Restate the entries below in full, exactly as they read, but without pictures.
[Data records — start]
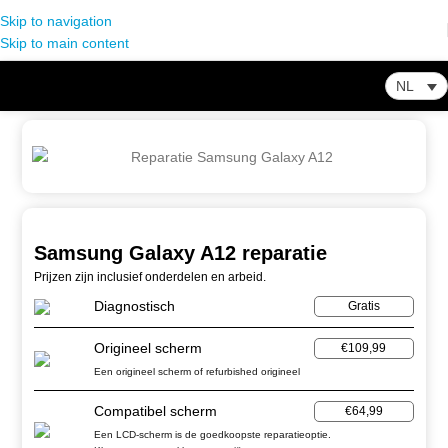
Skip to navigation
Skip to main content
NL
Home
-
Winkel
-
Smartphone Reparatie
-
Samsung Galaxy A12 reparatie
Samsung Galaxy A12 reparatie
Prijzen zijn inclusief onderdelen en arbeid.
Diagnostisch
Gratis
Origineel scherm
€109,99
Een origineel scherm of refurbished origineel
Compatibel scherm
€64,99
Een LCD-scherm is de goedkoopste reparatieoptie.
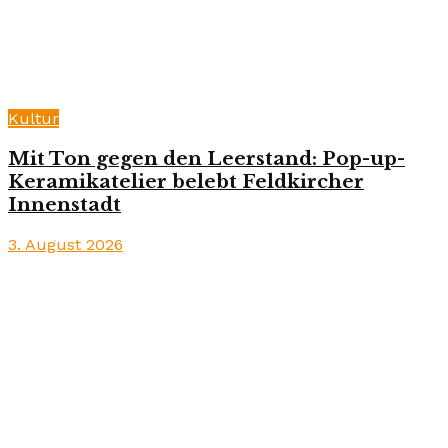
Kultur
Mit Ton gegen den Leerstand: Pop-up-
Keramikatelier belebt Feldkircher
Innenstadt
3. August 2026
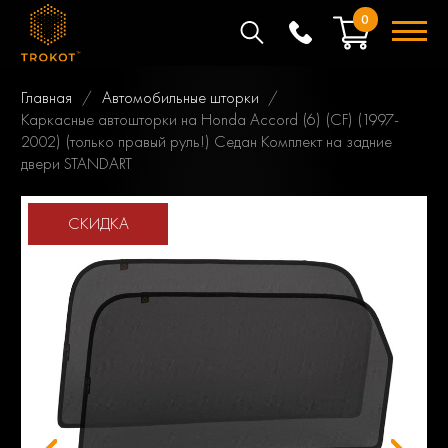
0
Главная
Автомобильные шторки
Каркасные автошторки на Honda Accord (6) (CF) (1997-
2002) (только правый руль!) Седан Комплект на задние
двери STANDART
СКИДКА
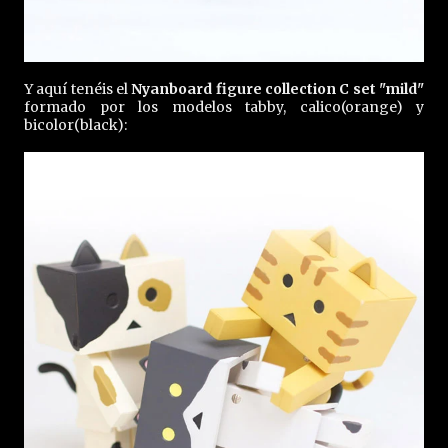
Y aquí tenéis el
Nyanboard figure collection C set "mild"
formado por los modelos tabby, calico(orange) y
bicolor(black):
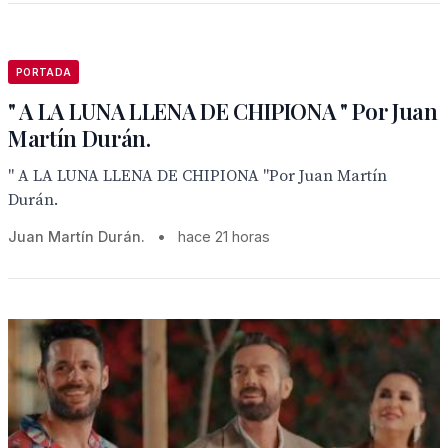
PORTADA
" A LA LUNA LLENA DE CHIPIONA " Por Juan
Martín Durán.
" A LA LUNA LLENA DE CHIPIONA "Por Juan Martín
Durán.
Juan Martín Durán.
•
hace 21 horas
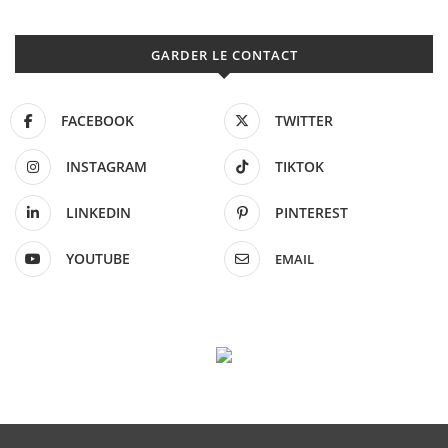
GARDER LE CONTACT
FACEBOOK
TWITTER
INSTAGRAM
TIKTOK
LINKEDIN
PINTEREST
YOUTUBE
EMAIL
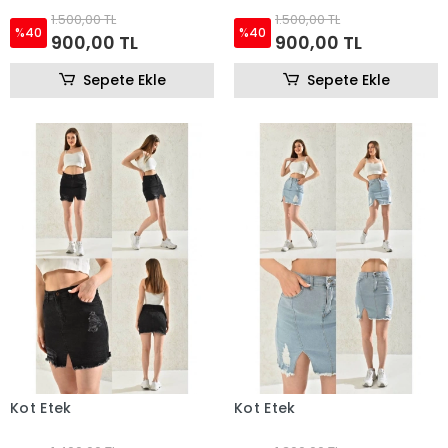
1.500,00 TL
1.500,00 TL
%40
%40
900,00 TL
900,00 TL
Sepete Ekle
Sepete Ekle
Kot Etek
Kot Etek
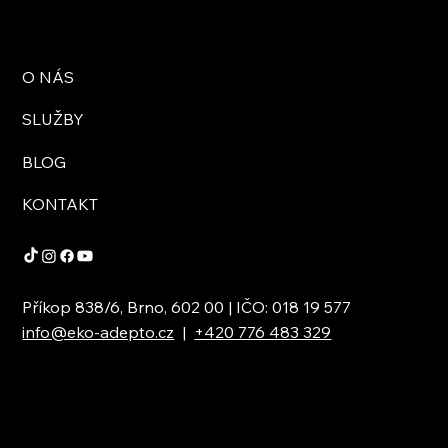
O NÁS
SLUŽBY
BLOG
KONTAKT
Příkop 838/6, Brno, 602 00 | IČO: 018 19 577
info@eko-adepto.cz
|
+420 776 483 329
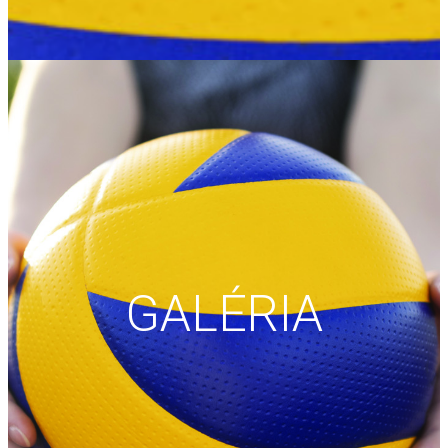
GALÉRIA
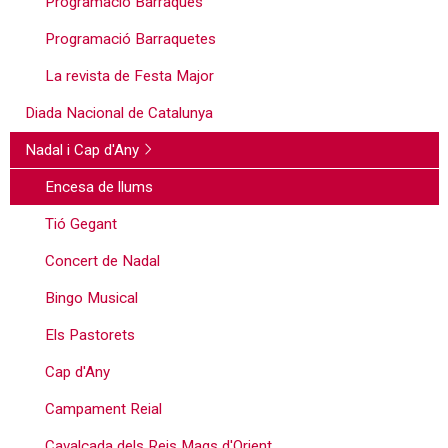
Programació Barraques
Programació Barraquetes
La revista de Festa Major
Diada Nacional de Catalunya
Nadal i Cap d'Any
Encesa de llums
Tió Gegant
Concert de Nadal
Bingo Musical
Els Pastorets
Cap d'Any
Campament Reial
Cavalcada dels Reis Mags d'Orient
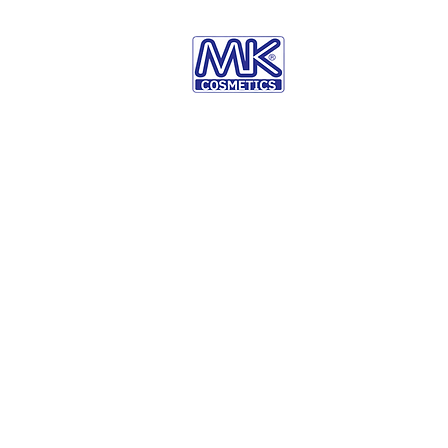
Inicio
Nuestra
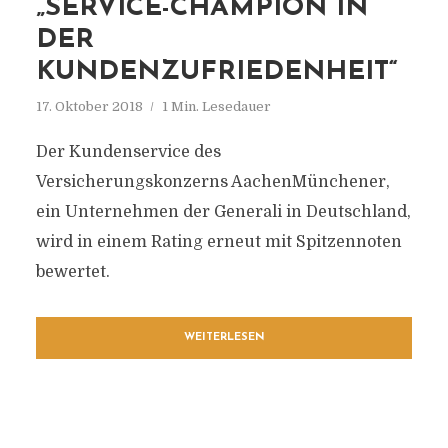
„SERVICE-CHAMPION IN
DER
KUNDENZUFRIEDENHEIT“
17. Oktober 2018
1 Min. Lesedauer
Der Kundenservice des
Versicherungskonzerns AachenMünchener,
ein Unternehmen der Generali in Deutschland,
wird in einem Rating erneut mit Spitzennoten
bewertet.
WEITERLESEN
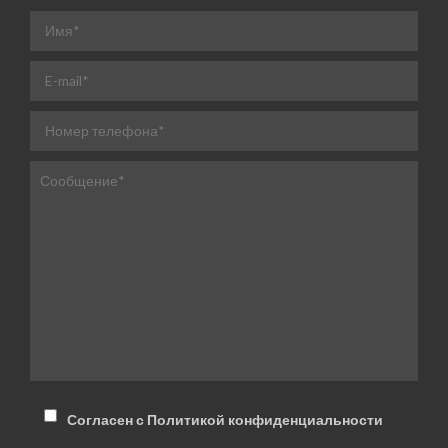
Согласен с Политикой конфиденциальности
[Data records — finish]
Expected output ▸
Skip to navigation
Skip to main content
NL
Home
-
Winkel
-
Smartphone Reparatie
-
Samsung Galaxy A12 reparatie
Samsung Galaxy A12 reparatie
Prijzen zijn inclusief onderdelen en arbeid.
Diagnostisch
Gratis
Origineel scherm
€109,99
Een origineel scherm of refurbished origineel
Compatibel scherm
€64,99
Een LCD-scherm is de goedkoopste reparatieoptie.
Kultur
Mit Ton gegen den Leerstand: Pop-up-
Keramikatelier belebt Feldkircher
Innenstadt
3. August 2026
0
Главная
Автомобильные шторки
Каркасные автошторки на Honda Accord (6) (CF) (1997-
2002) (только правый руль!) Седан Комплект на задние
двери STANDART
СКИДКА
Y aquí tenéis el
Nyanboard figure collection C set "mild"
formado por los modelos tabby, calico(orange) y
bicolor(black):
PORTADA
" A LA LUNA LLENA DE CHIPIONA " Por Juan
Martín Durán.
" A LA LUNA LLENA DE CHIPIONA "Por Juan Martín
Durán.
Juan Martín Durán.
•
hace 21 horas
GARDER LE CONTACT
FACEBOOK
TWITTER
INSTAGRAM
TIKTOK
LINKEDIN
PINTEREST
YOUTUBE
EMAIL
1.500,00 TL
1.500,00 TL
%40
%40
900,00 TL
900,00 TL
Sepete Ekle
Sepete Ekle
Kot Etek
Kot Etek
O NÁS
SLUŽBY
BLOG
KONTAKT
Příkop 838/6, Brno, 602 00 | IČO: 018 19 577
info@eko-adepto.cz
|
+420 776 483 329
GALÉRIA
Programació Barraques
Programació Barraquetes
La revista de Festa Major
Diada Nacional de Catalunya
Nadal i Cap d'Any
Encesa de llums
Tió Gegant
Concert de Nadal
Bingo Musical
Els Pastorets
Cap d'Any
Campament Reial
Cavalcada dels Reis Mags d'Orient
Inicio
Nuestra
„SERVICE-CHAMPION IN
DER
KUNDENZUFRIEDENHEIT“
17. Oktober 2018
1 Min. Lesedauer
Der Kundenservice des
Versicherungskonzerns AachenMünchener,
ein Unternehmen der Generali in Deutschland,
wird in einem Rating erneut mit Spitzennoten
bewertet.
WEITERLESEN
Согласен с Политикой конфиденциальности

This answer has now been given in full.